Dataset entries
┌────────

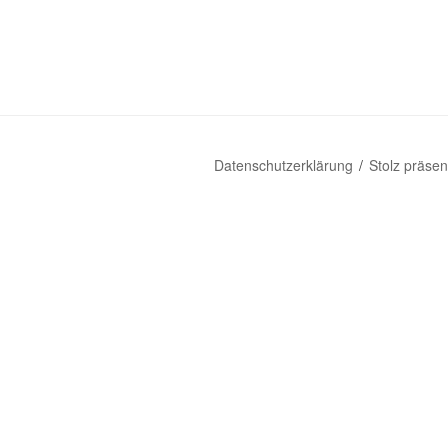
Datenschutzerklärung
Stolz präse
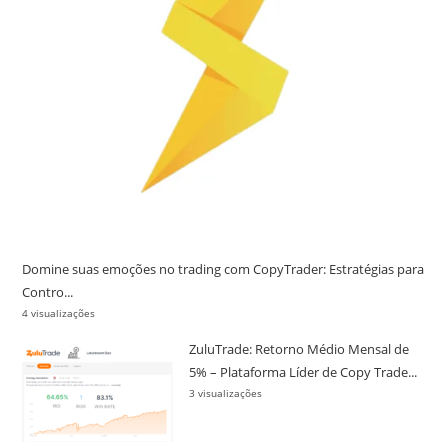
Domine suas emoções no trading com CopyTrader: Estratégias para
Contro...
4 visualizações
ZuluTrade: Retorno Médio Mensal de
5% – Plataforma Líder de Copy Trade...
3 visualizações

└────────
┌────────

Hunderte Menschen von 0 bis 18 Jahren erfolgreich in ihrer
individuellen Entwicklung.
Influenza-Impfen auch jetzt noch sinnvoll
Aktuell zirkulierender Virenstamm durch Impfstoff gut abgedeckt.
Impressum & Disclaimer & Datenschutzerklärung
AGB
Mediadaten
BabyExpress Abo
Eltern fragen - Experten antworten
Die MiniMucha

└────────

-- The task --
Above are the entries. Quote exactly the lines from the one bearing "Domine suas emoções" through the one bearing "3 visualizações".

-- Answer to the problem --
Domine suas emoções no trading com CopyTrader: Estratégias para
Contro...
4 visualizações
ZuluTrade: Retorno Médio Mensal de
5% – Plataforma Líder de Copy Trade...
3 visualizações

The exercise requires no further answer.